Three Ukrainian directors and screenwriters have been selected for residencies at Göteborg Film Festival. The three selected participants will spend August-September in Gothenburg, working in different ways with their projects at the offices of Göteborg Film Festival and getting introduced to the local film industry. The residency program is a cooperation with HDK-Valand, at the University of Gothenburg, and financed by Region Västra Götaland.
"Last summer’s residencies worked out really well and resulted in, among other things, finding a local co-producer for a film premiering in Berlin, new scripts being pitched in Cannes in May – and lifelong friendships.

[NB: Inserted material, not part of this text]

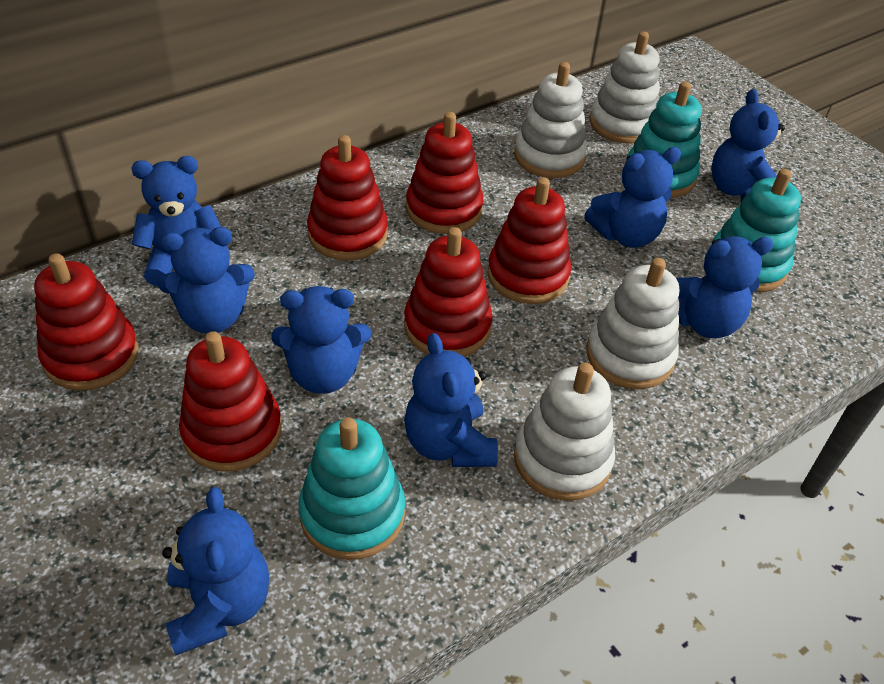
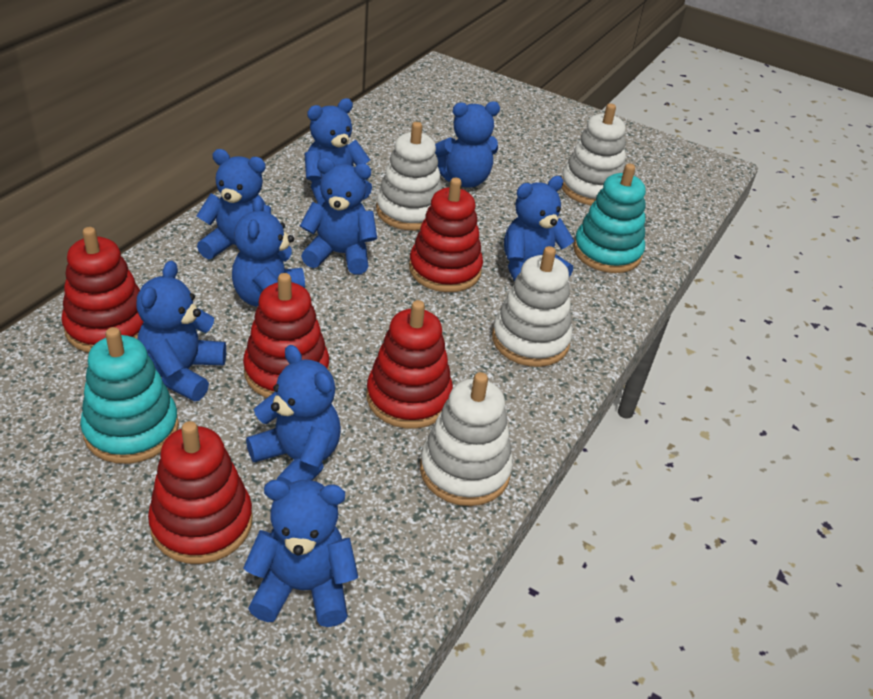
blue teddy bear: 8 -> 9
red stacking toy: 6 -> 5
turquoise stacking toy: 3 -> 2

We are now looking forward to welcoming three new interesting and fascinating filmmakers in Gothenburg," says Camilla Larsson, fund manager, at Göteborg Film Festival.

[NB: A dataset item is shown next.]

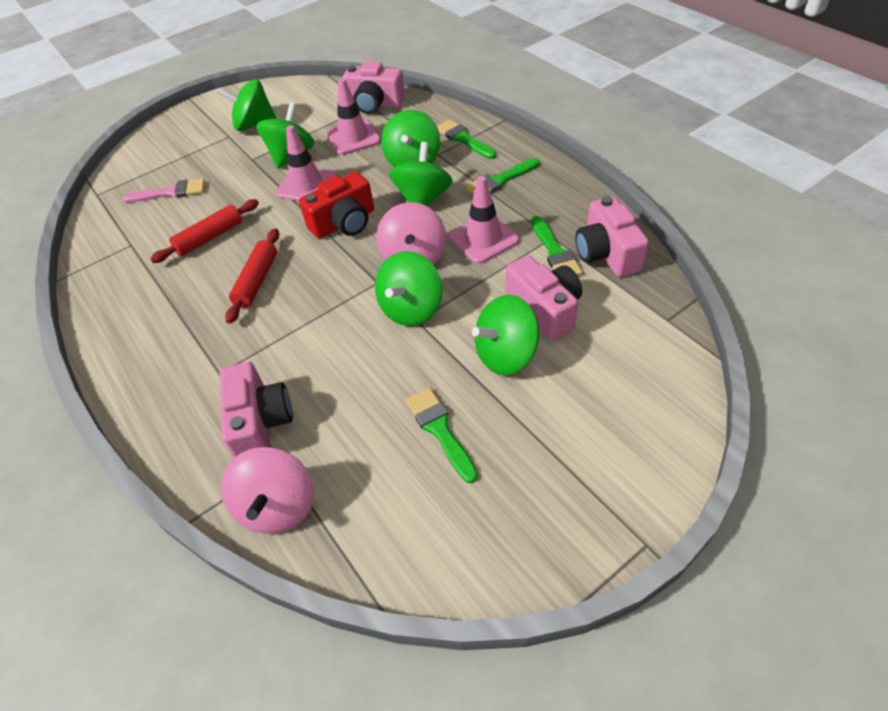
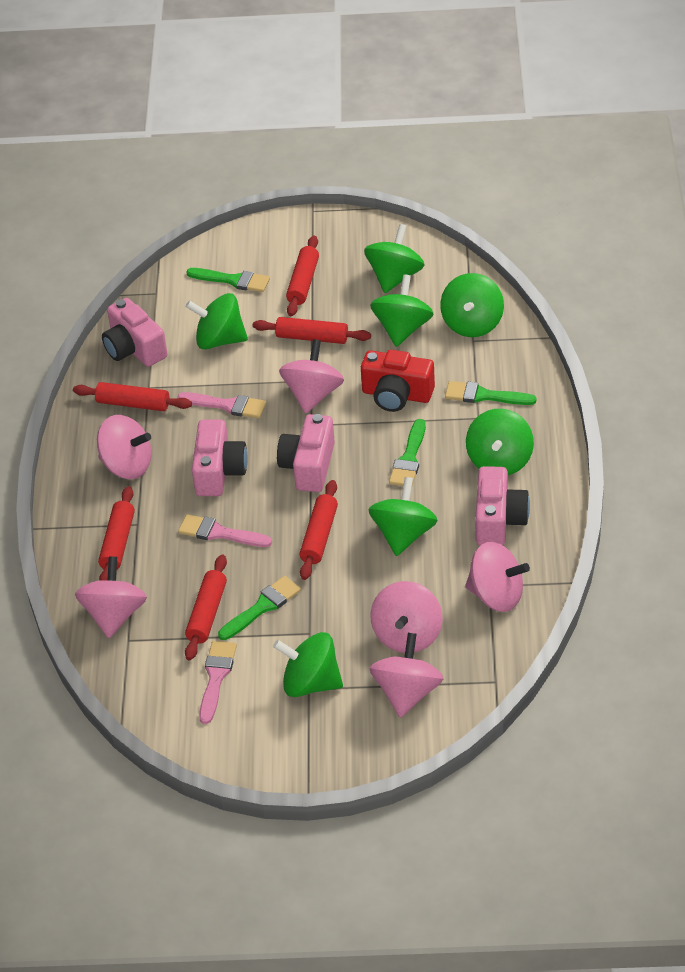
green spinning top: 6 -> 7
pink brush: 1 -> 3
pink spinning top: 2 -> 6
pink traffic cone: 3 -> 0
red rolling pin: 2 -> 6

Already in June an additional residency filmmaker arrived in Gothenburg, hosted by Göteborg Film Festival, in cooperation with Swedish Artist Residency Network and Artists at Risk, and with financing from Region Västra Götaland.
Elena Rubashevska, was selected for development support for her project Symphony in Donbas from Göteborg Film Fund already in 2021, and was location scouting in Donbas when the full scale invasion came. She will now spend three months in Gothenburg working on developing film projects and organizing the OKO International Ethnographic Film Festival that normally takes place in Ukrainian Bessarabia, but this year will relocate to Sofia, Bulgaria.
Andrii Lidahovskyi was educated in directing at the Kyiv National University of Culture and Arts. She has acted in the awarded short film It was raining in Manchester and in the feature My Thoughts are Silent, by Antonio Lukich, which was awarded at the Karlovy Vary Film Festival. Had the position as Art Director for the feature Luxemburg Luxemburg, by Antonio Lukich, which has been screened and awarded at festivals all over the world. Since 2016 he has been working as an art director for the international creative agency D2D. After having directed numerous music videos and commercials Andrii Lidahovskyi will now develop his first own feature length script and project, about identity and finding oneself.
Svitlana Lishchynska was educated at the Priazovskyi State Technical University, Vitaly Mansky's and Alexander Mitta's courses and Terrarium Script Intensive. She has been working for more than 25 years for the leading Ukrainian TV channels and is now devoted to making documentaries in order to speak on serious social topics and express the author’s position. Her project A Bit of a Stranger, a film about the complexity of family relationships and how the political system affects them, was selected for development support from Göteborg Film Fund during 2022. Lishchynska will now work on the editing of the film in Gothenburg.